Encaixotando Farnese de Andrade.

Nasceu em Araguari, MG, em 1926. Mudou-se com a família para BH onde estudou com Guignard. Farnese teve uma formação clássica em arte e desenvolveu a técnica da ilustração e gravura. Passou um grande período trabalhando como ilustrador de revistas famosas como Cruzeiro e Manchete. Na década de 60 já morando no Rio de Janeiro, Farnese passou a colecionar objetos encontrados na orla do mar, como conchas e mariscos, e outros garimpados em antiquários, desmanches e outros tipos de lojinhas.

A partir de então a sua obra passou a ser feita com esses objetos em assemblages, sempre em formato de caixa, oratórios, gamelas de vidros ou objetos resinados para serem perpetuados. A psique de Farnese foi ficando cada vez mais perturbada ao ponto do artista criar para si mesmo. Vivia ao redor dessa coleção e dessas “caixas”, que lembram úteros, pois cada uma contém uma parte da nossa formação: o nascimento, a sexualidade, a religião, a morte, a angústia, o sofrimento. A sua obra é carregada de morbidez, muitas vezes perversa e violenta.

Farnese era homossexual e muito solitário. Não queria ter filhos e não gostava de crianças, achava que a vida era a maior representação do ato da morte. Afinal ao nascer a única certeza que temos é que vamos morrer.  Era diagnosticado com depressão bipolar, que o fazia tomar doses diárias de lítio. Acabou morrendo envenenado com o próprio medicamento em 1996, no Rio de Janeiro. Entre 70 e 75 viveu em Barcelona, onde também exercitou esse ato colecionista. A sua criação é tão única que fica difícil qualificar a obra, dadaísta, surrealista, pós-moderna, talvez farnesiana. Goya teve esse período com a sua fase negra, mas em pinturas, também bastante assustadoras. Então esquecendo os movimentos artísticos, vamos pensar em Farnese como um artista repleto de conflitos pessoais.

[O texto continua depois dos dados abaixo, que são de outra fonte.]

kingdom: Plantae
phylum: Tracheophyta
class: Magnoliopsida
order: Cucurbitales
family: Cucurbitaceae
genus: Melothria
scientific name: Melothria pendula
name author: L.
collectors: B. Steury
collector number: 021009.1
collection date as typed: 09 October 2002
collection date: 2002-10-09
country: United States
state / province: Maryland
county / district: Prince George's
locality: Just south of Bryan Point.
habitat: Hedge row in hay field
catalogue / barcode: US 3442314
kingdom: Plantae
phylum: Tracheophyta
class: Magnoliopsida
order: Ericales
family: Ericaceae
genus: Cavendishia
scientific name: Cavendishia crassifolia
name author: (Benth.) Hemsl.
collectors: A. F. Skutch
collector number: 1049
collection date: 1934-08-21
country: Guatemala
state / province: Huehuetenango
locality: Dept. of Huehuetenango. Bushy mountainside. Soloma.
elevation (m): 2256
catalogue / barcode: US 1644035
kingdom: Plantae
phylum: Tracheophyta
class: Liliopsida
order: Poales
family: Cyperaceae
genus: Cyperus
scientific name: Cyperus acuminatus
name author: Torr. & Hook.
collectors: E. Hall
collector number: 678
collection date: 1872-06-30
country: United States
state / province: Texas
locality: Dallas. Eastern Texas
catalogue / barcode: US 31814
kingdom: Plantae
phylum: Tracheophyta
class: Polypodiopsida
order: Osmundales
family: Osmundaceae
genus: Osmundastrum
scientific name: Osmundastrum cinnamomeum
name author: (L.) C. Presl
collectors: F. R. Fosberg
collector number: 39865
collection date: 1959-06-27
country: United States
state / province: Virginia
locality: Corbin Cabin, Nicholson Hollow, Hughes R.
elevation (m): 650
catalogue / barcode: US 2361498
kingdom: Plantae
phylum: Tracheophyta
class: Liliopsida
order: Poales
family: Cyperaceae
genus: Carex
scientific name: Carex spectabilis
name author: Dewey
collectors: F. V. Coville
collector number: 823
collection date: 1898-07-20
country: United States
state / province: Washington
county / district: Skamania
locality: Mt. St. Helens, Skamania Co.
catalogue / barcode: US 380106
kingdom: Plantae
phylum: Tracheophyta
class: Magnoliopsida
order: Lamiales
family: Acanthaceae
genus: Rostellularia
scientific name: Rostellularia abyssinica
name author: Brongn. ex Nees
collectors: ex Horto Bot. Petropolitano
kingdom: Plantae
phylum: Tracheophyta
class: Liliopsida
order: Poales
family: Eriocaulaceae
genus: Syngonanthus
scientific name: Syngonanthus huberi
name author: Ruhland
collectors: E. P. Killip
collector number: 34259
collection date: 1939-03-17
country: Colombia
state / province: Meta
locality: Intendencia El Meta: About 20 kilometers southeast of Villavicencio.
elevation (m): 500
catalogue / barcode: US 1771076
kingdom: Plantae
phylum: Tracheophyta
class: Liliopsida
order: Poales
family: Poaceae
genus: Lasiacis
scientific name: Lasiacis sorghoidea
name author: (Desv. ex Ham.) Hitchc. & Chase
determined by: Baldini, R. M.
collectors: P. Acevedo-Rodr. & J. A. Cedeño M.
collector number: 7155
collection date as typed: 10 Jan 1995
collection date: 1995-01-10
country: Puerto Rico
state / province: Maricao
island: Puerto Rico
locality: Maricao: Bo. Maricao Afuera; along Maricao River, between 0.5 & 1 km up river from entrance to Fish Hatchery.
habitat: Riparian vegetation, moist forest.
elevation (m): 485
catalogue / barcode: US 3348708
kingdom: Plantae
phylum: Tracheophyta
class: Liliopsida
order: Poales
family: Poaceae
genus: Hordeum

A obra de Farnese é muito forte. Eu diria inesquecível. Gostando ou não você fica marcado por essas caixas. Mesmo os quadros tem essa mesma força. Nem tudo tem que ser agradável e conhecer Farnese é conhecer uma mente genial, que consegue “congelar” momentos da vida como se fossem quadrinhos tridimensionais de terror através dessas assemblages. A sensação que eu tenho é que Farnese colocava essa suas angústias para fora a cada caixa. “Pronto, ta aí na caixa. Melhor aí que dentro de mim. E vocês que convivam com isso agora. “ – Provoca qualquer um, pois todos temos as mesmas ou algumas dessas angústias.

Até 11 de Janeiro, a CAIXA Cultural de Brasília recebeu a exposição – Farnese de Andrade – Arqueologia Existencial, curada por  Marcus de Lontra Costa. Vamos ver se vem para São Paulo. Farnese na CAIXA.